While there, participating Member States decided to develop a set of Sustainable Development Goals which will build on the MDGs and be part of the post-2015 development agenda which is included in ECOSOC’s agenda.
In addition, Mr. Osorio urged the increase of official development assistance (ODA) to the level of 0.7 per cent of national income of developed countries. It currently stands at 0.31 per cent.
The ECOSOC President also highlighted the importance of a “renewed global partnership” beyond 2015, the deadline for the Millennium Development Goals (MDGs). He said the new development agenda needs to be “more structural, inclusive and systematic.”
He urged “greater accountability, cooperation and coherent policy-making among Member States with regard to the framing, monitoring and implementation of the renewed global partnership for development.”
This morning’s session of the high-level meeting includes panel discussions among ministers of finance, central bank governors and senior officials for development cooperation, on the world economic situation and prospects in the wake of the global crisis.
Participants will also meet in a private luncheon hosted by the Mr. Osorio with key note addresses from Deputy Secretary-General Jan Eliasson, among others.
A thematic debate on financing for sustainable development is scheduled for the afternoon, covering such topics as leveraging of private capital in the context of Rio+20, followed by a presentation on global partnerships in the post-2015 context, with representatives of the UN Department of Economic and Social Affairs (UN-DESA), UNCTAD, WTO, World Bank and IMF.
The ECOSOC chamber where the special meeting is taking place is a part of UN Headquarters that has recently reopened following multi-year renovations. Speaking at inauguration ceremony in the chamber earlier today, Secretary-General Ban Ki-moon said he was encouraged that the first meeting in the renovated chamber was with UNCTAD, WTO and the Bretton Woods Institutions.

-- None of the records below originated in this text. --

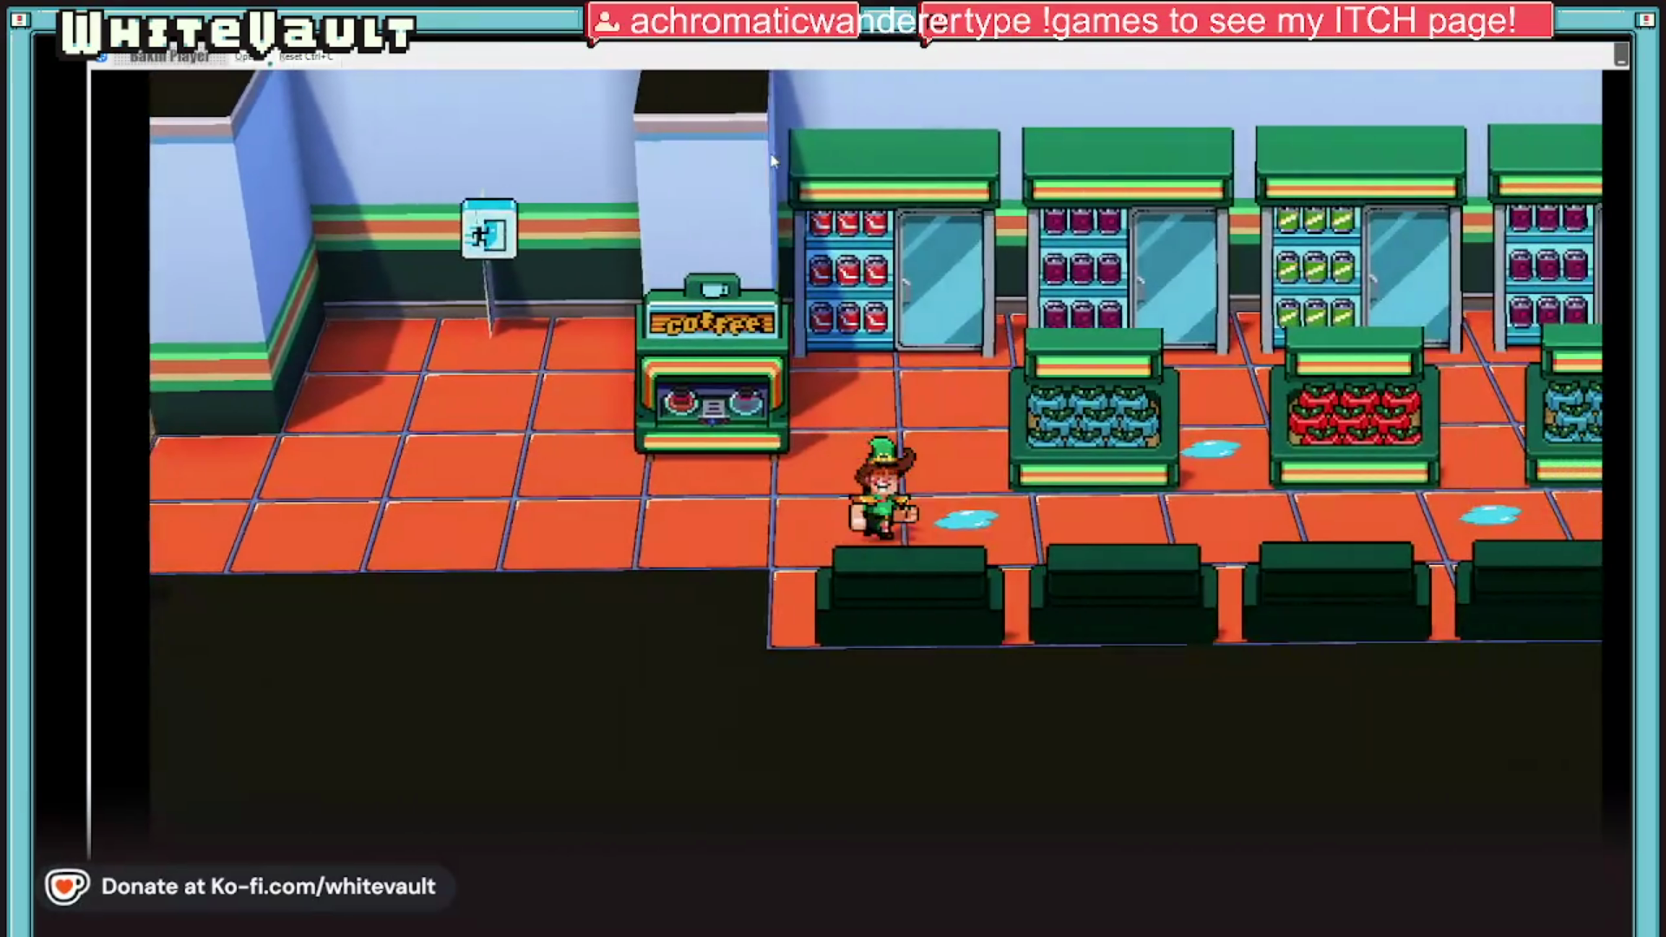
key("Up")
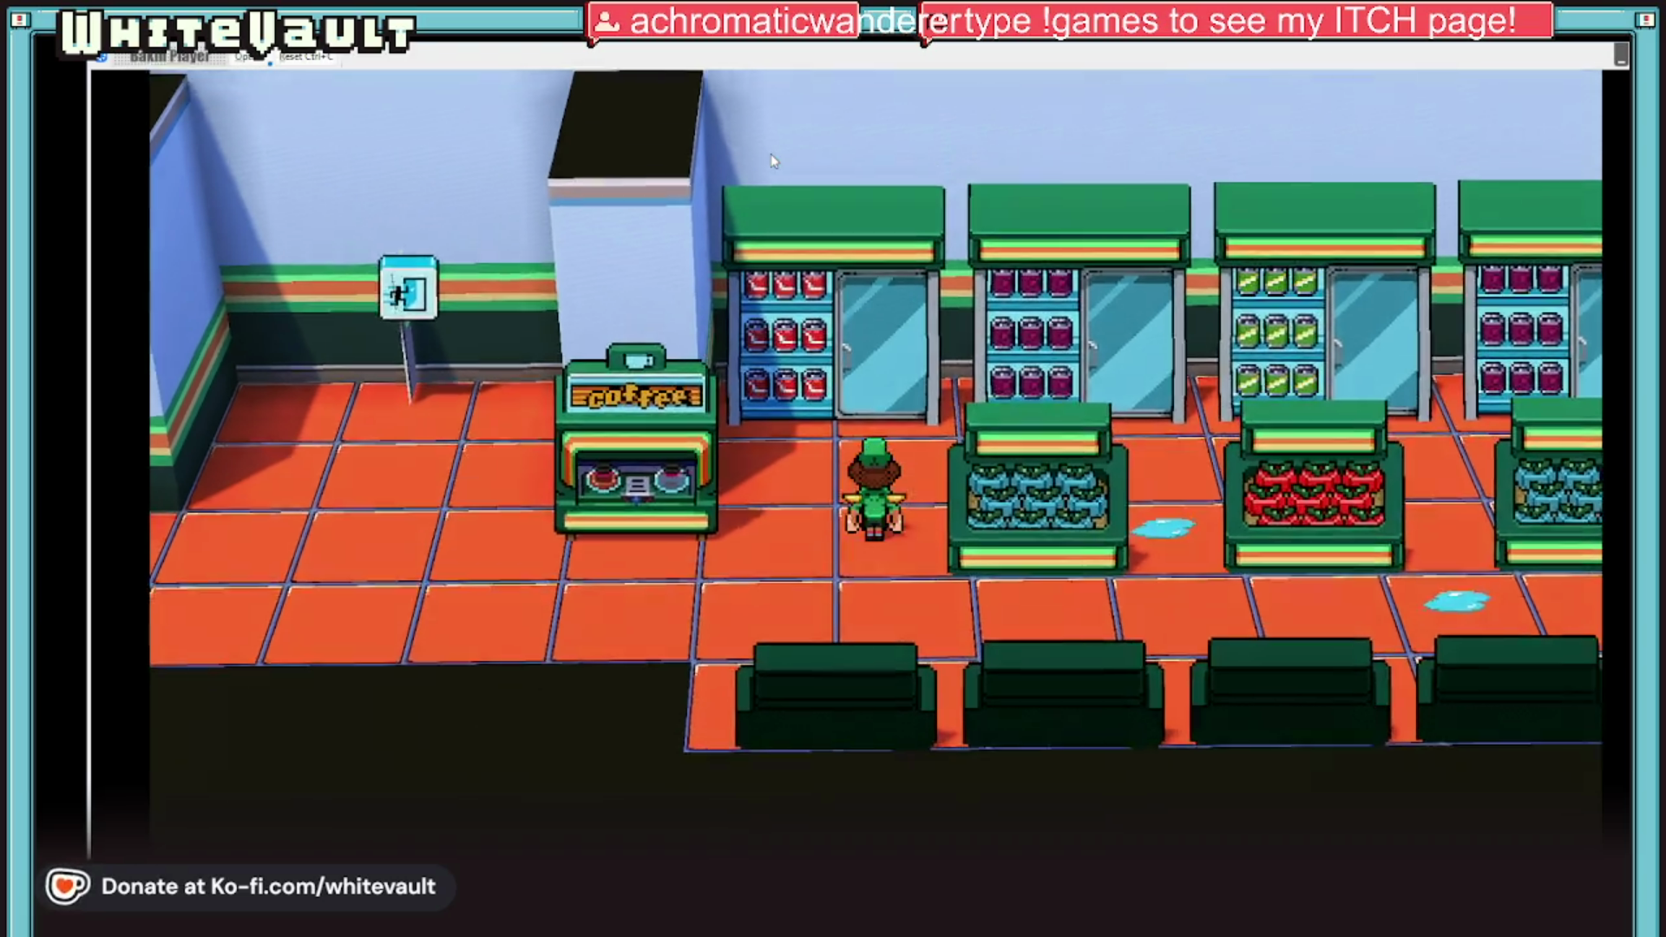
key("Up")
key("Right")
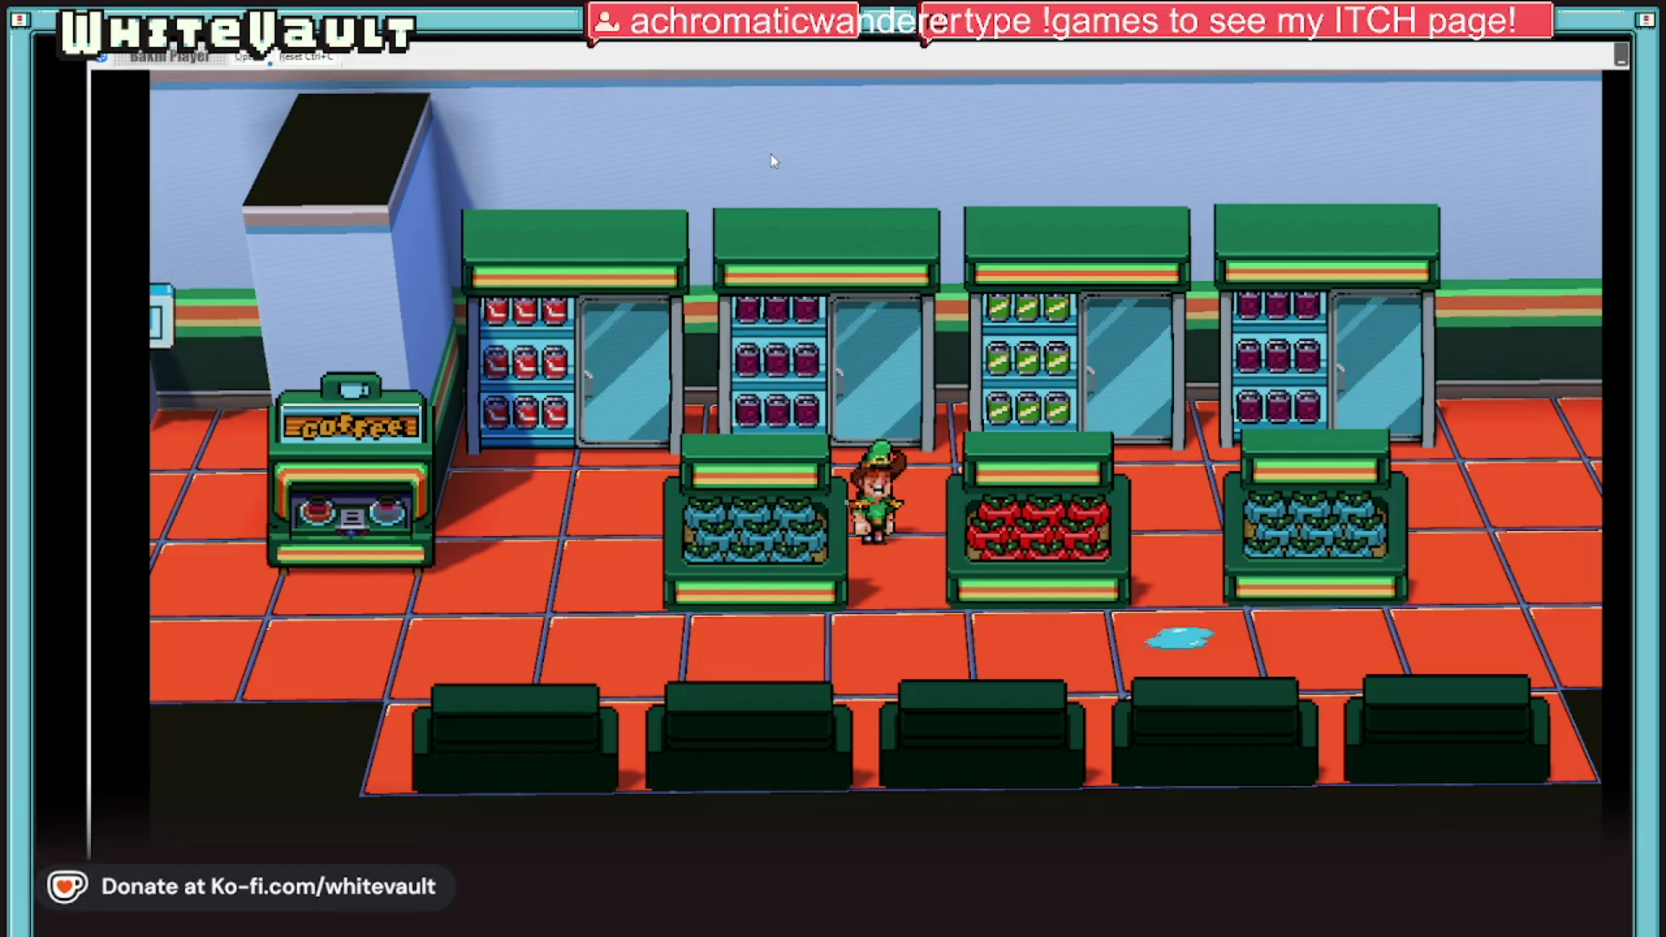
key("Down")
key("Right")
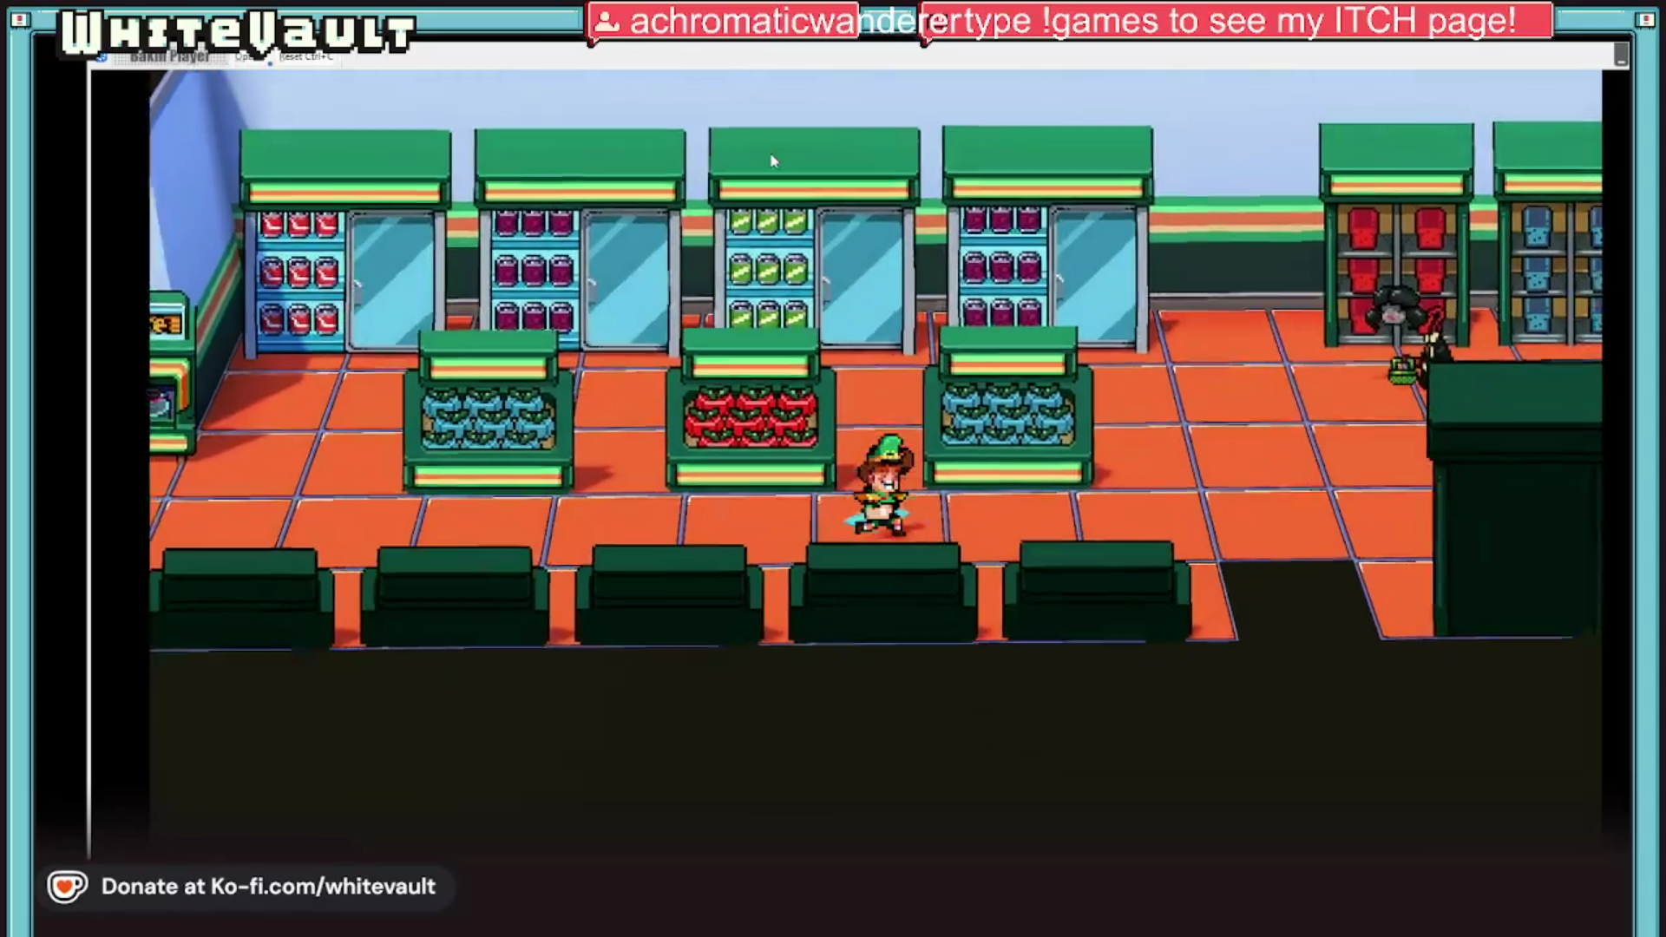
key("Up")
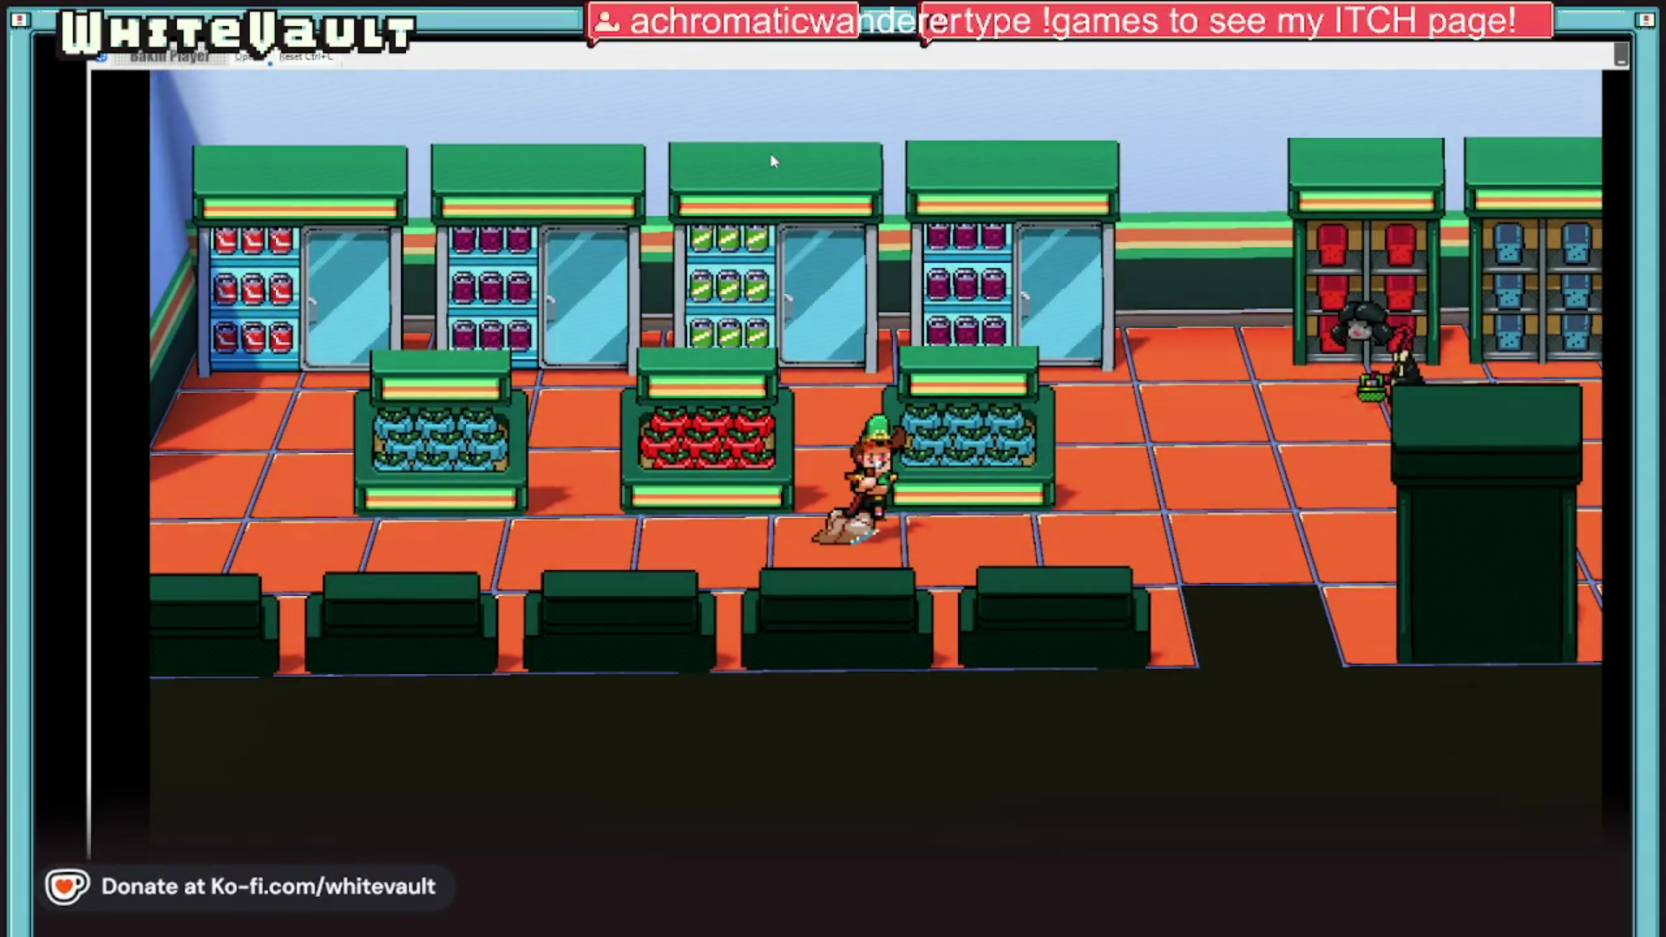
key("Return")
Step: Walk left past the coffee machine to stand under the exit sign
key("Left")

He deeply valued the cooperation between those organizations, he said, noting that he had just returned from the World Bank’s spring session. “Our global partnership can advance progress on poverty, disease, environment degradation, and the many other problems on ECOSOC’s agenda,” he stressed.
Mr. Ban also noted the vital role ECOSOC plays in addressing some of the key problems today plaguing the world. Quoting a predecessor, Secretary-General Dag Hammarskjöld, he said that economic and social concerns were as important, if not more so, than political ones. “While the Security Council exists primarily for settling conflicts which have arisen, the Economic and Social Council exists primarily to eliminate the causes of conflict,” he said.
Today’s meeting comes a week after the UN General Assembly held a thematic debate with the Group of 20 major economies, or G20, to strengthen interaction between the two bodies and to improve global economic governance.